Give back all of the data exactly as it stands, with the pictures removed.

§ **EXERCISE DATA**
<<<<

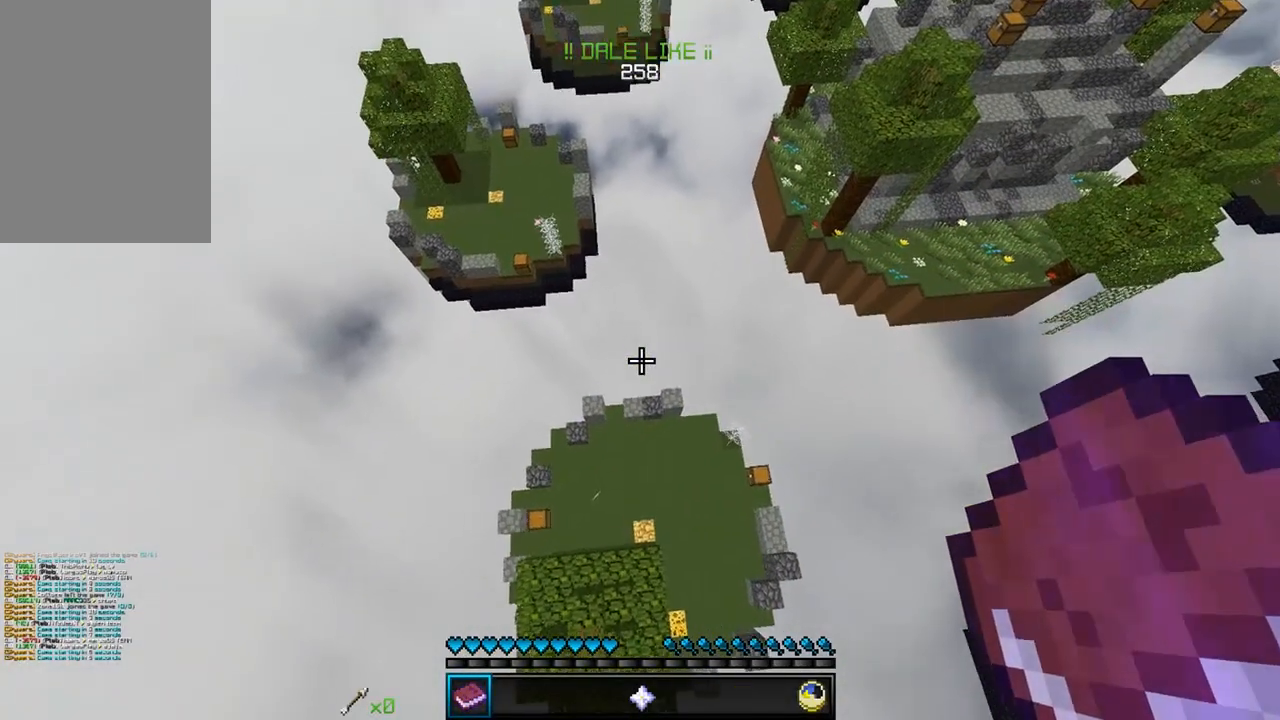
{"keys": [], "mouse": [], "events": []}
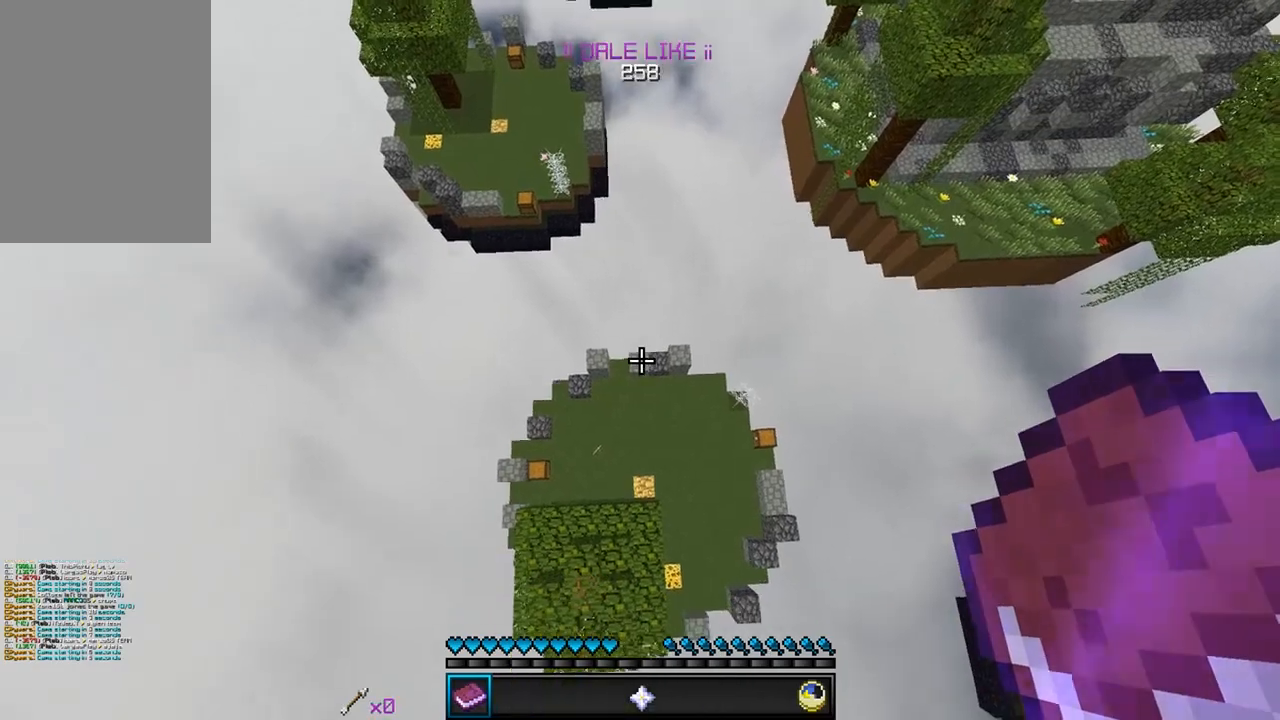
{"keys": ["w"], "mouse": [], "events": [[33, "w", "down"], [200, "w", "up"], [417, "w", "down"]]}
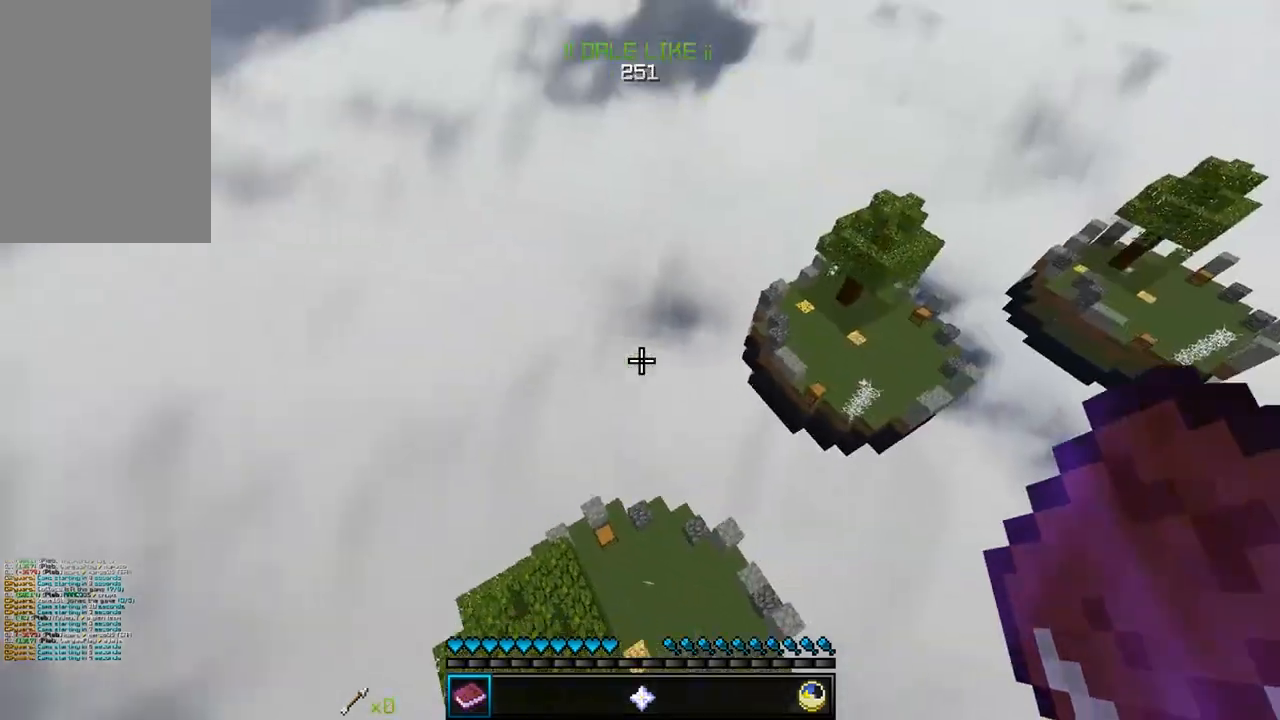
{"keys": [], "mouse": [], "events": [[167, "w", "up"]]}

>>>>

§ **WRITTEN SOLUTION**
{"keys": [], "mouse": [], "events": []}
{"keys": ["w"], "mouse": [], "events": [[33, "w", "down"], [200, "w", "up"], [417, "w", "down"]]}
{"keys": [], "mouse": [], "events": [[167, "w", "up"]]}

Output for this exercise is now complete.